Writing for the group, NPPA general counsel Mickey H. Osterreicher, expressed the concern “with these unanticipated and unintended consequences which illustrate how government, and particularly law enforcement, can use discretionary laws to suppress speech activities in ways that were not considered at the time of their enactment. To pass constitutional muster and forestall constitutional conflicts between journalists and law enforcement officers, any registration system, must contain provisions that preclude officers from demanding to see journalists’ registration papers, and to then detaining, fining, or seizing property from journalists who are not carrying such documentation with them.”
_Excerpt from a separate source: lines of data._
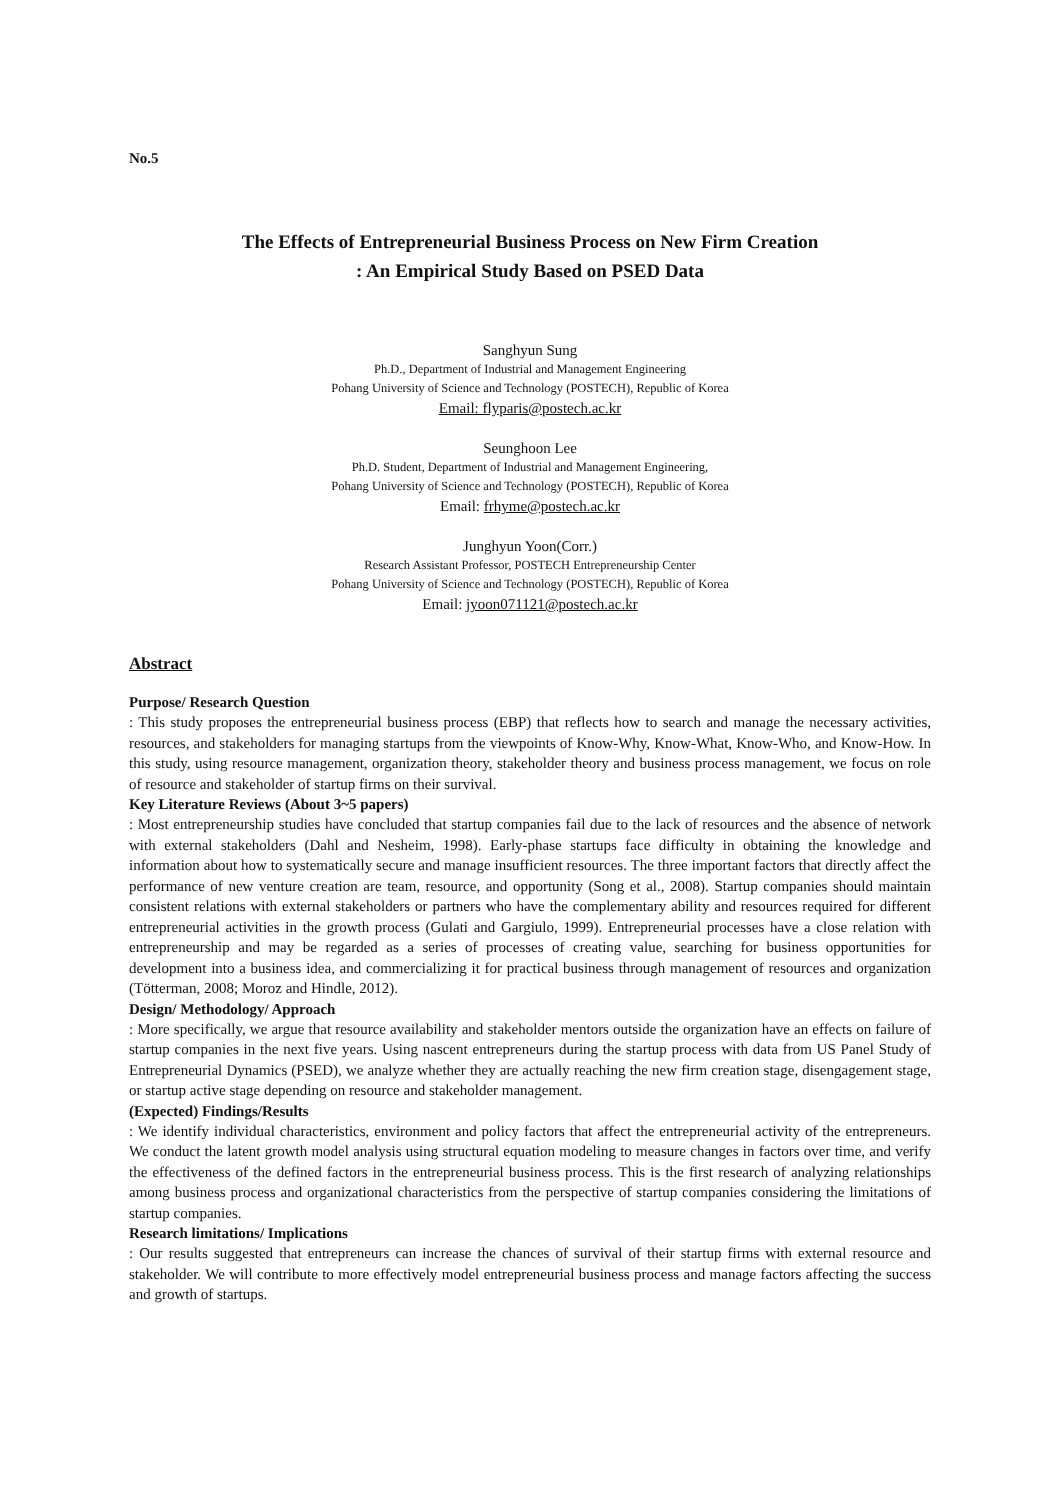No.5
The Effects of Entrepreneurial Business Process on New Firm Creation
: An Empirical Study Based on PSED Data
Sanghyun Sung
Ph.D., Department of Industrial and Management Engineering
Pohang University of Science and Technology (POSTECH), Republic of Korea
Email: flyparis@postech.ac.kr
Seunghoon Lee
Ph.D. Student, Department of Industrial and Management Engineering,
Pohang University of Science and Technology (POSTECH), Republic of Korea
Email: frhyme@postech.ac.kr
Junghyun Yoon(Corr.)
Research Assistant Professor, POSTECH Entrepreneurship Center
Pohang University of Science and Technology (POSTECH), Republic of Korea
Email: jyoon071121@postech.ac.kr
Abstract
Purpose/ Research Question
: This study proposes the entrepreneurial business process (EBP) that reflects how to search and manage the necessary activities, resources, and stakeholders for managing startups from the viewpoints of Know-Why, Know-What, Know-Who, and Know-How. In this study, using resource management, organization theory, stakeholder theory and business process management, we focus on role of resource and stakeholder of startup firms on their survival.
Key Literature Reviews (About 3~5 papers)
: Most entrepreneurship studies have concluded that startup companies fail due to the lack of resources and the absence of network with external stakeholders (Dahl and Nesheim, 1998). Early-phase startups face difficulty in obtaining the knowledge and information about how to systematically secure and manage insufficient resources. The three important factors that directly affect the performance of new venture creation are team, resource, and opportunity (Song et al., 2008). Startup companies should maintain consistent relations with external stakeholders or partners who have the complementary ability and resources required for different entrepreneurial activities in the growth process (Gulati and Gargiulo, 1999). Entrepreneurial processes have a close relation with entrepreneurship and may be regarded as a series of processes of creating value, searching for business opportunities for development into a business idea, and commercializing it for practical business through management of resources and organization (Tötterman, 2008; Moroz and Hindle, 2012).
Design/ Methodology/ Approach
: More specifically, we argue that resource availability and stakeholder mentors outside the organization have an effects on failure of startup companies in the next five years. Using nascent entrepreneurs during the startup process with data from US Panel Study of Entrepreneurial Dynamics (PSED), we analyze whether they are actually reaching the new firm creation stage, disengagement stage, or startup active stage depending on resource and stakeholder management.
(Expected) Findings/Results
: We identify individual characteristics, environment and policy factors that affect the entrepreneurial activity of the entrepreneurs. We conduct the latent growth model analysis using structural equation modeling to measure changes in factors over time, and verify the effectiveness of the defined factors in the entrepreneurial business process. This is the first research of analyzing relationships among business process and organizational characteristics from the perspective of startup companies considering the limitations of startup companies.
Research limitations/ Implications
: Our results suggested that entrepreneurs can increase the chances of survival of their startup firms with external resource and stakeholder. We will contribute to more effectively model entrepreneurial business process and manage factors affecting the success and growth of startups.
The American Society of Media Photographers, American Society of News Editors, Associated Press Media Editors, Associated Press Photo Managers, The McClatchy Company, North Jersey Media Group, Radio Television Digital News Association, Reporters Committee for Freedom of the Press, Society of Professional Journalists and the Student Press Law Center joined in the filing.
Posted in drone, Drones, FAA, First Amendment, First Amendment rights, News Photography, Newsgathering, NPPA, photographers, Photographers' Rights, photojournalism, Regulations limiting photography, Unmanned Aerial Vehicle (UAV) | No Comments »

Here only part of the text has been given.